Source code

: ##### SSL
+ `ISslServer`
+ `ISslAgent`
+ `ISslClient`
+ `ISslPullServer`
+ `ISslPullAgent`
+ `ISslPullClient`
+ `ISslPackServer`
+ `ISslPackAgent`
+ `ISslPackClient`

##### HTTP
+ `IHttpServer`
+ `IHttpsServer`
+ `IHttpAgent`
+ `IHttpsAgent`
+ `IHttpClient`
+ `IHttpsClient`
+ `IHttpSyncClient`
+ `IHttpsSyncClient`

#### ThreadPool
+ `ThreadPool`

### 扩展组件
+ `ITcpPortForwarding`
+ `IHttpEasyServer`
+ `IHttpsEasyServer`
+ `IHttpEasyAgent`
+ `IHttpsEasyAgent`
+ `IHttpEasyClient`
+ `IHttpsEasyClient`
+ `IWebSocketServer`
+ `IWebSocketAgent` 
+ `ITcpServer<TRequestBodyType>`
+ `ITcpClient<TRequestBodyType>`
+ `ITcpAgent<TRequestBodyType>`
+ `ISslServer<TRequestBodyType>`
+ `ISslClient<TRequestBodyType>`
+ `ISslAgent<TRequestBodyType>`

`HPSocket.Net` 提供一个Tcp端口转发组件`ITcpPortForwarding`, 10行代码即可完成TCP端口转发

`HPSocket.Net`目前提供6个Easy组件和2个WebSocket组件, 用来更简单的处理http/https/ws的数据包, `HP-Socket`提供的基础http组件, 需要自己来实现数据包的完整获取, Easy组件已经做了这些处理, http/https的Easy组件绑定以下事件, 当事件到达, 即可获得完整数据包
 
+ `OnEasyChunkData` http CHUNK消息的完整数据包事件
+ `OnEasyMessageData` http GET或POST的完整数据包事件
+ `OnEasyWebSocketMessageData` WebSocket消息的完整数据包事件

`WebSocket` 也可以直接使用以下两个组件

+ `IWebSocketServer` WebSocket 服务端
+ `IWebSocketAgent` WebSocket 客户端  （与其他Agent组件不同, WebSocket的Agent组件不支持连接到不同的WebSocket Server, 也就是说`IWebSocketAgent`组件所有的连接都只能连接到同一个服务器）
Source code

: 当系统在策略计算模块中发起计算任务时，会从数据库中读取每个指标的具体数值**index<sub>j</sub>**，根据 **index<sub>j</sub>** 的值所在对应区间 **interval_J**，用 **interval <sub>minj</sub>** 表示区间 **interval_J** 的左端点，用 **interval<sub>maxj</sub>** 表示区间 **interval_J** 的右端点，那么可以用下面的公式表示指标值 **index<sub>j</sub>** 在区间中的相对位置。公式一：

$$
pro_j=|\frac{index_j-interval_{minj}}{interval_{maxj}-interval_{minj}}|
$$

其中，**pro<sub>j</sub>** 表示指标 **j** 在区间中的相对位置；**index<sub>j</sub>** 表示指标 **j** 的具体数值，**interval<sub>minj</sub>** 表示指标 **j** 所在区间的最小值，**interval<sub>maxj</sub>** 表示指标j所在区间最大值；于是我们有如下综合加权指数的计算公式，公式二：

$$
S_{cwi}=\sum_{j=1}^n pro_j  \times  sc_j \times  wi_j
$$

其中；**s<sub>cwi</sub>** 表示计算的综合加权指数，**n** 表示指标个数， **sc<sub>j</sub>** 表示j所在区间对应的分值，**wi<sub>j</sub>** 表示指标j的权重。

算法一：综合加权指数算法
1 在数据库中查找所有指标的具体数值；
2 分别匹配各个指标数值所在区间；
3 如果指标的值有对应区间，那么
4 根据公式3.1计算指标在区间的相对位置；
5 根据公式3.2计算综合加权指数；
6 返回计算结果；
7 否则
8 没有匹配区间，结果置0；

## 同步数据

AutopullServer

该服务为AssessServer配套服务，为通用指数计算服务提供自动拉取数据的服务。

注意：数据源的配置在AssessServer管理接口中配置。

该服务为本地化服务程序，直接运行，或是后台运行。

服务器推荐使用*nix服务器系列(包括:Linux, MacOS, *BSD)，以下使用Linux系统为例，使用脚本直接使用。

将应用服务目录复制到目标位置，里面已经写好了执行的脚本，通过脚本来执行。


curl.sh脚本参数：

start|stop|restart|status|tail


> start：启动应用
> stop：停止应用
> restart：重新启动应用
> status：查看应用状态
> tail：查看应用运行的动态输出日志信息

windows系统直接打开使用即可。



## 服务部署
^^^^^^^^^^^^^^^^
:: WORK INSTRUCTION ::
Rewrite the items above, substituting "WorkerPool" for every "ThreadPool" and keeping everything else unchanged.

:: YOUR SOLUTION ::
Source code

: ##### SSL
+ `ISslServer`
+ `ISslAgent`
+ `ISslClient`
+ `ISslPullServer`
+ `ISslPullAgent`
+ `ISslPullClient`
+ `ISslPackServer`
+ `ISslPackAgent`
+ `ISslPackClient`

##### HTTP
+ `IHttpServer`
+ `IHttpsServer`
+ `IHttpAgent`
+ `IHttpsAgent`
+ `IHttpClient`
+ `IHttpsClient`
+ `IHttpSyncClient`
+ `IHttpsSyncClient`

#### WorkerPool
+ `WorkerPool`

### 扩展组件
+ `ITcpPortForwarding`
+ `IHttpEasyServer`
+ `IHttpsEasyServer`
+ `IHttpEasyAgent`
+ `IHttpsEasyAgent`
+ `IHttpEasyClient`
+ `IHttpsEasyClient`
+ `IWebSocketServer`
+ `IWebSocketAgent` 
+ `ITcpServer<TRequestBodyType>`
+ `ITcpClient<TRequestBodyType>`
+ `ITcpAgent<TRequestBodyType>`
+ `ISslServer<TRequestBodyType>`
+ `ISslClient<TRequestBodyType>`
+ `ISslAgent<TRequestBodyType>`

`HPSocket.Net` 提供一个Tcp端口转发组件`ITcpPortForwarding`, 10行代码即可完成TCP端口转发

`HPSocket.Net`目前提供6个Easy组件和2个WebSocket组件, 用来更简单的处理http/https/ws的数据包, `HP-Socket`提供的基础http组件, 需要自己来实现数据包的完整获取, Easy组件已经做了这些处理, http/https的Easy组件绑定以下事件, 当事件到达, 即可获得完整数据包
 
+ `OnEasyChunkData` http CHUNK消息的完整数据包事件
+ `OnEasyMessageData` http GET或POST的完整数据包事件
+ `OnEasyWebSocketMessageData` WebSocket消息的完整数据包事件

`WebSocket` 也可以直接使用以下两个组件

+ `IWebSocketServer` WebSocket 服务端
+ `IWebSocketAgent` WebSocket 客户端  （与其他Agent组件不同, WebSocket的Agent组件不支持连接到不同的WebSocket Server, 也就是说`IWebSocketAgent`组件所有的连接都只能连接到同一个服务器）
Source code

: 当系统在策略计算模块中发起计算任务时，会从数据库中读取每个指标的具体数值**index<sub>j</sub>**，根据 **index<sub>j</sub>** 的值所在对应区间 **interval_J**，用 **interval <sub>minj</sub>** 表示区间 **interval_J** 的左端点，用 **interval<sub>maxj</sub>** 表示区间 **interval_J** 的右端点，那么可以用下面的公式表示指标值 **index<sub>j</sub>** 在区间中的相对位置。公式一：

$$
pro_j=|\frac{index_j-interval_{minj}}{interval_{maxj}-interval_{minj}}|
$$

其中，**pro<sub>j</sub>** 表示指标 **j** 在区间中的相对位置；**index<sub>j</sub>** 表示指标 **j** 的具体数值，**interval<sub>minj</sub>** 表示指标 **j** 所在区间的最小值，**interval<sub>maxj</sub>** 表示指标j所在区间最大值；于是我们有如下综合加权指数的计算公式，公式二：

$$
S_{cwi}=\sum_{j=1}^n pro_j  \times  sc_j \times  wi_j
$$

其中；**s<sub>cwi</sub>** 表示计算的综合加权指数，**n** 表示指标个数， **sc<sub>j</sub>** 表示j所在区间对应的分值，**wi<sub>j</sub>** 表示指标j的权重。

算法一：综合加权指数算法
1 在数据库中查找所有指标的具体数值；
2 分别匹配各个指标数值所在区间；
3 如果指标的值有对应区间，那么
4 根据公式3.1计算指标在区间的相对位置；
5 根据公式3.2计算综合加权指数；
6 返回计算结果；
7 否则
8 没有匹配区间，结果置0；

## 同步数据

AutopullServer

该服务为AssessServer配套服务，为通用指数计算服务提供自动拉取数据的服务。

注意：数据源的配置在AssessServer管理接口中配置。

该服务为本地化服务程序，直接运行，或是后台运行。

服务器推荐使用*nix服务器系列(包括:Linux, MacOS, *BSD)，以下使用Linux系统为例，使用脚本直接使用。

将应用服务目录复制到目标位置，里面已经写好了执行的脚本，通过脚本来执行。


curl.sh脚本参数：

start|stop|restart|status|tail


> start：启动应用
> stop：停止应用
> restart：重新启动应用
> status：查看应用状态
> tail：查看应用运行的动态输出日志信息

windows系统直接打开使用即可。



## 服务部署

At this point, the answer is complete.